On Wed, Nov 20, 2019 at 11:49:36AM +0800, Wanpeng Li wrote:
> On Tue, 19 Nov 2019 at 20:11, Liran Alon <liran.alon@xxxxxxxxxx> wrote:
> > > +
> > > +static void vmx_handle_exit_irqoff(struct kvm_vcpu *vcpu, u32 *exit_reason)
> > > {
> > > struct vcpu_vmx *vmx = to_vmx(vcpu);
> > >
> > > @@ -6231,6 +6263,8 @@ static void vmx_handle_exit_irqoff(struct kvm_vcpu *vcpu)
> > > handle_external_interrupt_irqoff(vcpu);
> > > else if (vmx->exit_reason == EXIT_REASON_EXCEPTION_NMI)
> > > handle_exception_nmi_irqoff(vmx);
> > > + else if (vmx->exit_reason == EXIT_REASON_MSR_WRITE)
> > > + *exit_reason = handle_ipi_fastpath(vcpu);
> >
> > 1) This case requires a comment as the only reason it is called here is an
> > optimisation.
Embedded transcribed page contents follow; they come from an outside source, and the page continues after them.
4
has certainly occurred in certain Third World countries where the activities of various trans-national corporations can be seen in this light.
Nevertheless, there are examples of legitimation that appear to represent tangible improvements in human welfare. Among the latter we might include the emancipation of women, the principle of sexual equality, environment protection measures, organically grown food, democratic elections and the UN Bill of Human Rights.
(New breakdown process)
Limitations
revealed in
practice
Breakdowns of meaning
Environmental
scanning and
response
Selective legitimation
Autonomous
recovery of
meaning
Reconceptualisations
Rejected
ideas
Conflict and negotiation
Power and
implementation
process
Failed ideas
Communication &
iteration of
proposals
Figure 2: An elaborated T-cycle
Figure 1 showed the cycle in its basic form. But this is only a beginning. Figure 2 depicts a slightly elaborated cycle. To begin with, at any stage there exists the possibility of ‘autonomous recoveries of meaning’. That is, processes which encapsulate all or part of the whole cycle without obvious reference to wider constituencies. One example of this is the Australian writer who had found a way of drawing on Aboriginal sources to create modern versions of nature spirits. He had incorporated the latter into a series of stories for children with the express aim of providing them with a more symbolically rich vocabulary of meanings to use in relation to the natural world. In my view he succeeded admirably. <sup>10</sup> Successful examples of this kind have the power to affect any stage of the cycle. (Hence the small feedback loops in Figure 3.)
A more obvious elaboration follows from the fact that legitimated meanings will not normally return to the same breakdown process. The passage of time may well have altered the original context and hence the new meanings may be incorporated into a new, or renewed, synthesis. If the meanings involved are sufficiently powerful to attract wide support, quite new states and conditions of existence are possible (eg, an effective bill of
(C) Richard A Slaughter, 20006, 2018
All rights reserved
In contrast to the other cases which must be called before
> > interrupts are enabled on the host.
> >
> > 2) I would rename handler to handle_accel_set_msr_irqoff(). To signal this
> > handler runs with host interrupts disabled and to make it a general place
> > for accelerating WRMSRs in case we would require more in the future.
> Yes, TSCDEADLINE/VMX PREEMPTION TIMER is in my todo list after this merged
> upstream, handle all the comments in v3, thanks for making this nicer
> further. :)

Handling those is very different than what is being proposed here though.
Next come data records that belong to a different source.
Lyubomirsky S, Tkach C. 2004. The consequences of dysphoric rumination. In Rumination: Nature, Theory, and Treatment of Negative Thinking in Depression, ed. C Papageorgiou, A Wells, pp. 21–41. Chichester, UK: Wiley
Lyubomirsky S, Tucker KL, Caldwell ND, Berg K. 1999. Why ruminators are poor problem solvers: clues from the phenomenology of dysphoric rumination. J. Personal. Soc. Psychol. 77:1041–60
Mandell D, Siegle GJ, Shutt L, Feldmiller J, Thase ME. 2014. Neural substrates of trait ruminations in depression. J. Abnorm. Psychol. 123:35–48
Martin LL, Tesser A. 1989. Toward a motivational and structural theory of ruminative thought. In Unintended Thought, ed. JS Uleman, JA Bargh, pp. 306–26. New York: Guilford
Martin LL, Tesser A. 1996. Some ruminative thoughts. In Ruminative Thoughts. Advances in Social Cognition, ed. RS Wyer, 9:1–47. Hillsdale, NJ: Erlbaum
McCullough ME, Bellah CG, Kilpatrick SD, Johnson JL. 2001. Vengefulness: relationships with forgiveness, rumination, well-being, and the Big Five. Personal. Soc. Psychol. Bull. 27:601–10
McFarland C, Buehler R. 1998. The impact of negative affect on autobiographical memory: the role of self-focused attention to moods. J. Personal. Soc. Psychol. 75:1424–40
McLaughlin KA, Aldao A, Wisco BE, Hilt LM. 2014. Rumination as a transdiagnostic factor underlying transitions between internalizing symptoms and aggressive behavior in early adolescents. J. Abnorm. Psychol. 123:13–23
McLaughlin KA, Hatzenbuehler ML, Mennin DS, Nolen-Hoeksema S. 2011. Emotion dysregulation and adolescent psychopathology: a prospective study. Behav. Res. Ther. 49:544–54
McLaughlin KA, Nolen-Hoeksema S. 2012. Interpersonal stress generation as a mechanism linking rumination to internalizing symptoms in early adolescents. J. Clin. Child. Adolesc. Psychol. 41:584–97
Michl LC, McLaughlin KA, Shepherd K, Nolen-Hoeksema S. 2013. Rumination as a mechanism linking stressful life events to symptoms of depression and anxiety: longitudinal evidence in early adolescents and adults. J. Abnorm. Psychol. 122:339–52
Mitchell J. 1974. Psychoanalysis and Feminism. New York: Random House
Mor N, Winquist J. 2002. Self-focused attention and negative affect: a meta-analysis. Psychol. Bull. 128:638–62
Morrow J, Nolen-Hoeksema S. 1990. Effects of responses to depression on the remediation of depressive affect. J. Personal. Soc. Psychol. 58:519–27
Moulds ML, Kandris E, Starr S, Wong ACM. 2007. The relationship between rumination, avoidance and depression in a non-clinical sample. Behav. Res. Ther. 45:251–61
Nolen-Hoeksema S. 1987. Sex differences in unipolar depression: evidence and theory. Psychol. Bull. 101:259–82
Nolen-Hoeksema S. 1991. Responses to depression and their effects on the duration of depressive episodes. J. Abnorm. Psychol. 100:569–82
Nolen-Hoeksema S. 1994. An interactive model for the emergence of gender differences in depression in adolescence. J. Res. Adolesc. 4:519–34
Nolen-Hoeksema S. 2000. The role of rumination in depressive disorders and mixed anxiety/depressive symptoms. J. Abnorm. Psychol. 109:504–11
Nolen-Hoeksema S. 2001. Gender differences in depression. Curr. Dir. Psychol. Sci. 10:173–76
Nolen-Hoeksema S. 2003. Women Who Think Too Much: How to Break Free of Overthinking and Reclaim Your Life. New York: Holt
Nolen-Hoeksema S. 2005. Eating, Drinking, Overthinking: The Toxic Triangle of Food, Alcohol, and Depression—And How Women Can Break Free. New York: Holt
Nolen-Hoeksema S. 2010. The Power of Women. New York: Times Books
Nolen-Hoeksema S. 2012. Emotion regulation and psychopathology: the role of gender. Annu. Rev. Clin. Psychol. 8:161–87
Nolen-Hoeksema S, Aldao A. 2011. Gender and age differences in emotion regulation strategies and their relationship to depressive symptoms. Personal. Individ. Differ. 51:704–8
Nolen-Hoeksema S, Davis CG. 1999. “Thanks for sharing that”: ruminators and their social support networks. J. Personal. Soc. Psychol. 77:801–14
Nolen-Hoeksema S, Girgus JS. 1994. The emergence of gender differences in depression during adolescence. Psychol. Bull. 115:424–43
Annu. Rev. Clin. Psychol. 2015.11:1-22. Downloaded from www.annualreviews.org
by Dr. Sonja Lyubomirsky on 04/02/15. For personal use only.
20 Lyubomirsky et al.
For this case, only the side effect of the WRMSR is being expedited, KVM
still goes through the heavy VM-Exit handler path to handle emulating the
WRMSR itself.

To truly expedite things like TSCDEADLINE, the entire emulation of WRMSR
would need be handled without going through the standard VM-Exit handler,
which is a much more fundamental change to vcpu_enter_guest() and has
different requirements. For example, keeping IRQs disabled is pointless
for generic WRMSR emulation since the interrupt will fire as soon as KVM
resumes the guest, whereas keeping IRQs disabled for processing ICR writes
is a valid optimization since recognition of the IPI on the dest vCPU
isn't dependent on KVM resuming the current vCPU.
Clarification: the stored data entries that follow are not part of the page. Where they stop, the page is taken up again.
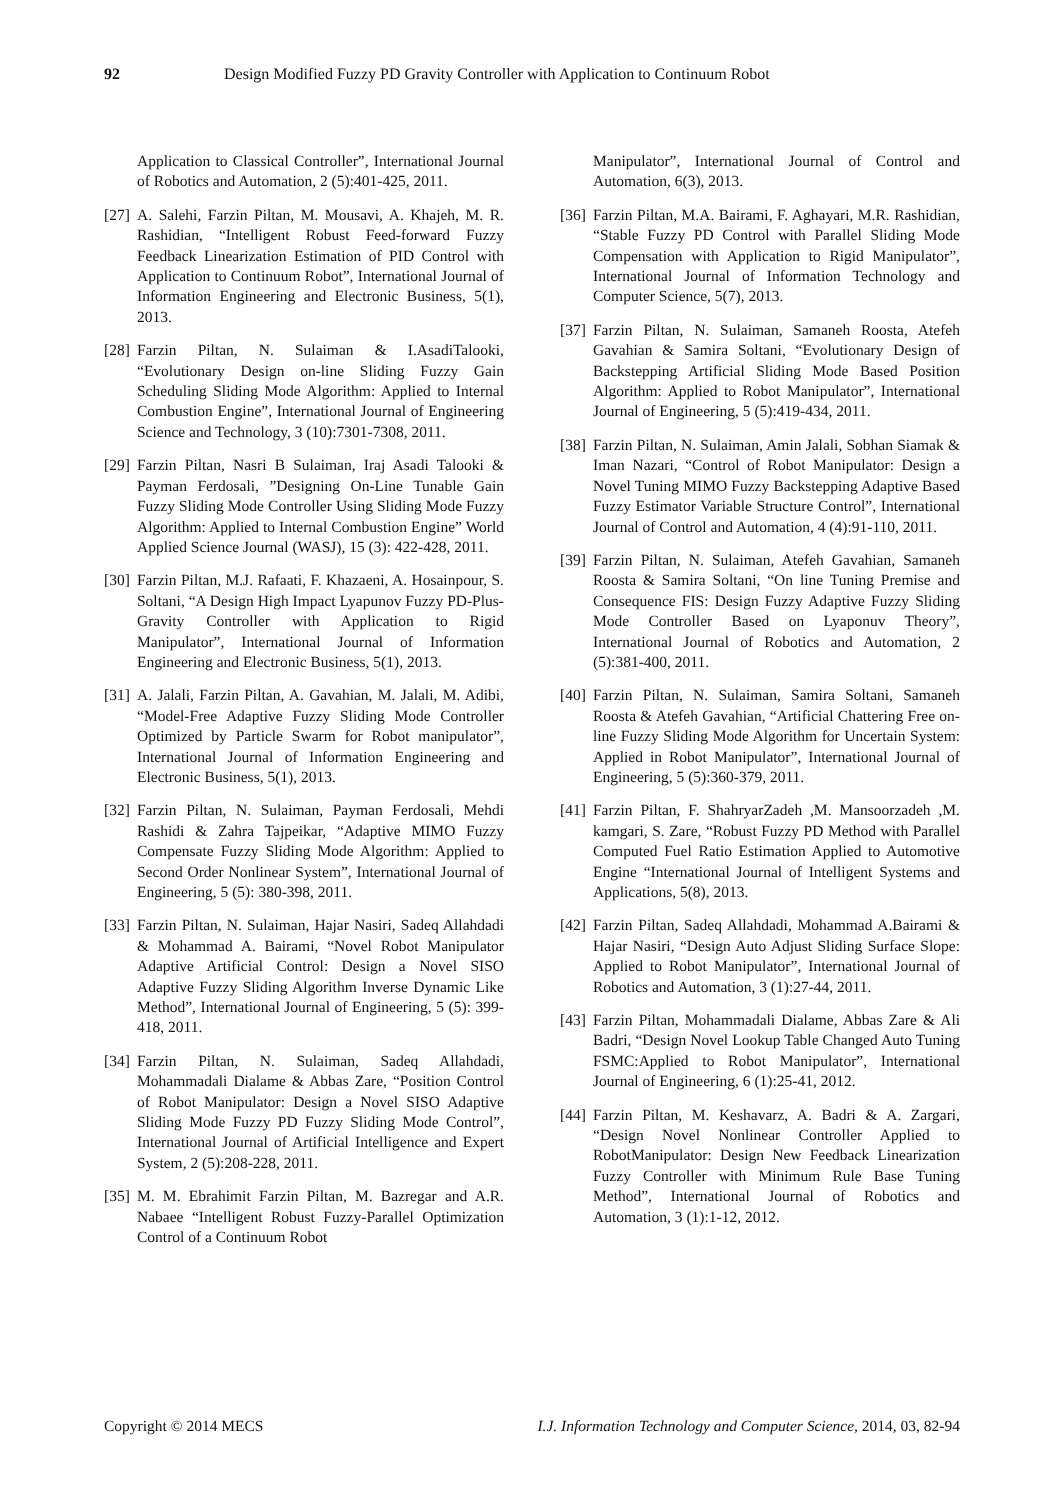92 Design Modified Fuzzy PD Gravity Controller with Application to Continuum Robot
Application to Classical Controller”, International Journal of Robotics and Automation, 2 (5):401-425, 2011.
[27] A. Salehi, Farzin Piltan, M. Mousavi, A. Khajeh, M. R. Rashidian, “Intelligent Robust Feed-forward Fuzzy Feedback Linearization Estimation of PID Control with Application to Continuum Robot”, International Journal of Information Engineering and Electronic Business, 5(1), 2013.
[28] Farzin Piltan, N. Sulaiman & I.AsadiTalooki, “Evolutionary Design on-line Sliding Fuzzy Gain Scheduling Sliding Mode Algorithm: Applied to Internal Combustion Engine”, International Journal of Engineering Science and Technology, 3 (10):7301-7308, 2011.
[29] Farzin Piltan, Nasri B Sulaiman, Iraj Asadi Talooki & Payman Ferdosali, ”Designing On-Line Tunable Gain Fuzzy Sliding Mode Controller Using Sliding Mode Fuzzy Algorithm: Applied to Internal Combustion Engine” World Applied Science Journal (WASJ), 15 (3): 422-428, 2011.
[30] Farzin Piltan, M.J. Rafaati, F. Khazaeni, A. Hosainpour, S. Soltani, “A Design High Impact Lyapunov Fuzzy PD-Plus-Gravity Controller with Application to Rigid Manipulator”, International Journal of Information Engineering and Electronic Business, 5(1), 2013.
[31] A. Jalali, Farzin Piltan, A. Gavahian, M. Jalali, M. Adibi, “Model-Free Adaptive Fuzzy Sliding Mode Controller Optimized by Particle Swarm for Robot manipulator”, International Journal of Information Engineering and Electronic Business, 5(1), 2013.
[32] Farzin Piltan, N. Sulaiman, Payman Ferdosali, Mehdi Rashidi & Zahra Tajpeikar, “Adaptive MIMO Fuzzy Compensate Fuzzy Sliding Mode Algorithm: Applied to Second Order Nonlinear System”, International Journal of Engineering, 5 (5): 380-398, 2011.
[33] Farzin Piltan, N. Sulaiman, Hajar Nasiri, Sadeq Allahdadi & Mohammad A. Bairami, “Novel Robot Manipulator Adaptive Artificial Control: Design a Novel SISO Adaptive Fuzzy Sliding Algorithm Inverse Dynamic Like Method”, International Journal of Engineering, 5 (5): 399-418, 2011.
[34] Farzin Piltan, N. Sulaiman, Sadeq Allahdadi, Mohammadali Dialame & Abbas Zare, “Position Control of Robot Manipulator: Design a Novel SISO Adaptive Sliding Mode Fuzzy PD Fuzzy Sliding Mode Control”, International Journal of Artificial Intelligence and Expert System, 2 (5):208-228, 2011.
[35] M. M. Ebrahimit Farzin Piltan, M. Bazregar and A.R. Nabaee “Intelligent Robust Fuzzy-Parallel Optimization Control of a Continuum Robot
Manipulator”, International Journal of Control and Automation, 6(3), 2013.
[36] Farzin Piltan, M.A. Bairami, F. Aghayari, M.R. Rashidian, “Stable Fuzzy PD Control with Parallel Sliding Mode Compensation with Application to Rigid Manipulator”, International Journal of Information Technology and Computer Science, 5(7), 2013.
[37] Farzin Piltan, N. Sulaiman, Samaneh Roosta, Atefeh Gavahian & Samira Soltani, “Evolutionary Design of Backstepping Artificial Sliding Mode Based Position Algorithm: Applied to Robot Manipulator”, International Journal of Engineering, 5 (5):419-434, 2011.
[38] Farzin Piltan, N. Sulaiman, Amin Jalali, Sobhan Siamak & Iman Nazari, “Control of Robot Manipulator: Design a Novel Tuning MIMO Fuzzy Backstepping Adaptive Based Fuzzy Estimator Variable Structure Control”, International Journal of Control and Automation, 4 (4):91-110, 2011.
[39] Farzin Piltan, N. Sulaiman, Atefeh Gavahian, Samaneh Roosta & Samira Soltani, “On line Tuning Premise and Consequence FIS: Design Fuzzy Adaptive Fuzzy Sliding Mode Controller Based on Lyaponuv Theory”, International Journal of Robotics and Automation, 2 (5):381-400, 2011.
[40] Farzin Piltan, N. Sulaiman, Samira Soltani, Samaneh Roosta & Atefeh Gavahian, “Artificial Chattering Free on-line Fuzzy Sliding Mode Algorithm for Uncertain System: Applied in Robot Manipulator”, International Journal of Engineering, 5 (5):360-379, 2011.
[41] Farzin Piltan, F. ShahryarZadeh ,M. Mansoorzadeh ,M. kamgari, S. Zare, “Robust Fuzzy PD Method with Parallel Computed Fuel Ratio Estimation Applied to Automotive Engine “International Journal of Intelligent Systems and Applications, 5(8), 2013.
[42] Farzin Piltan, Sadeq Allahdadi, Mohammad A.Bairami & Hajar Nasiri, “Design Auto Adjust Sliding Surface Slope: Applied to Robot Manipulator”, International Journal of Robotics and Automation, 3 (1):27-44, 2011.
[43] Farzin Piltan, Mohammadali Dialame, Abbas Zare & Ali Badri, “Design Novel Lookup Table Changed Auto Tuning FSMC:Applied to Robot Manipulator”, International Journal of Engineering, 6 (1):25-41, 2012.
[44] Farzin Piltan, M. Keshavarz, A. Badri & A. Zargari, “Design Novel Nonlinear Controller Applied to RobotManipulator: Design New Feedback Linearization Fuzzy Controller with Minimum Rule Base Tuning Method”, International Journal of Robotics and Automation, 3 (1):1-12, 2012.
Copyright © 2014 MECS I.J. Information Technology and Computer Science, 2014, 03, 82-94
Rather than optimizing full emulation flows one at a time, i.e. exempting
the ICR case, I wonder if we're better off figuring out a way to improve
the performance of VM-Exit handling at a larger scale, e.g. avoid locking
kvm->srcu unnecessarily, Andrea's retpolin changes, etc...

Oh, a random thought, this fast path needs to be skipped if KVM is
running L2, i.e. is_guest_mode(vcpu) is true.